University of Florida Proton Therapy Institute Jacksonville, FL
S. N. Huh1,2, and J. Y. Park1,2; 1Department of Radiation Oncology, University of Florida College of Medicine, Gainesville, FL, 2University of Florida Health Proton Therapy Institute, Jacksonville, FL
Purpose/Objective(s): To determine optimal planning target and organs-at-risk volume (PRV) margins in high-risk prostate external beam treatment, we evaluated triangular area changes between prostate fiducial markers (FM) and 3D internal organ motions in daily cone-beam computed tomography (CBCT) images and cine-MRI, respectively. Materials/
Methods: We selected 25 high-risk prostate cases treated in photon radiation therapy with daily CBCT and scanned with cine-MRI to monitor intra-fractional organ motions. All cases had three FM and a minimum of one calcification within the prostate gland and used a rectal spacer. The centers of each FM were defined via automatic marker detection to deduce the prostate volume deformation and changes during the treatment course. Under the assumption that the variations of the triangle areas (VFM) created by the three fiducial markers and calcifications can present prostate volume deformation, the VFM was analyzed in linear regression along treatment fractions. In addition, motions of the bladder, rectum, and rectal spacer referring to pubic and pelvic bones were evaluated in cine MRI acquired using a balanced fast field echo (b-FFE) sequence. The displacement of organ motions was distinguished in a motion map generated by subtracting maximum and minimum intensity projections.

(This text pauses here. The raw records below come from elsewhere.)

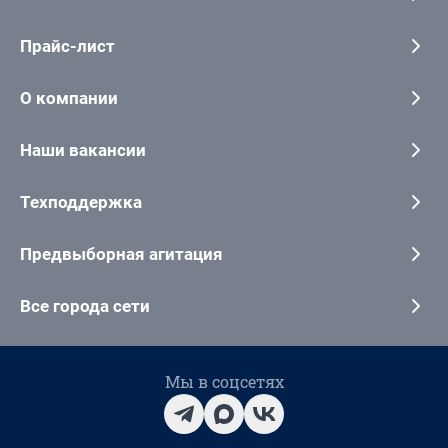
Прайс-лист
О компании
Наши вакансии
Техподдержка
Предвыборная агитация
Все города сети
Мы в соцсетях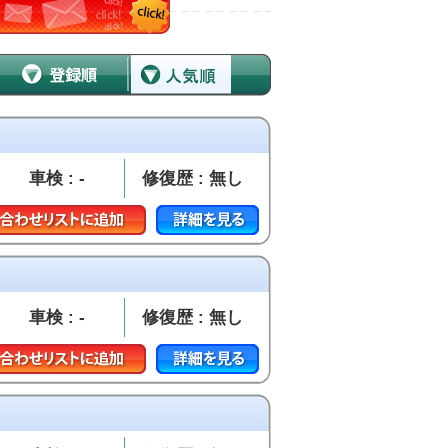
車検 : -
修復歴 : 無し
車検 : -
修復歴 : 無し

Results: The MR-motion map was clinically valuable and straightforward in defining PRV co-registering with planning CT images. The triangular extent changes tracking with prostate FM showed correlations with prostate volume deformation. Excessive rectal gas showed rectal movements up to 4 mm. However, the rectal spacer showed reliable positions less than 2 mm with insignificant motions. Even if the daily bladder filling was variable, the inferior bladder wall movement adjacent to the base of prostate volume was less than 3 mm. Conclusion: The retrospective evaluation of extent changes between prostate FM and internal organ motions from MR-motion maps was useful in determining intrafraction motions and appropriate margins for target volume and PRV. The motion evaluation can be applied to hypo-fractionated prostate treatment and other treatment delivery techniques to reduce toxicities and suggest proper treatment robustness considering internal organ motions.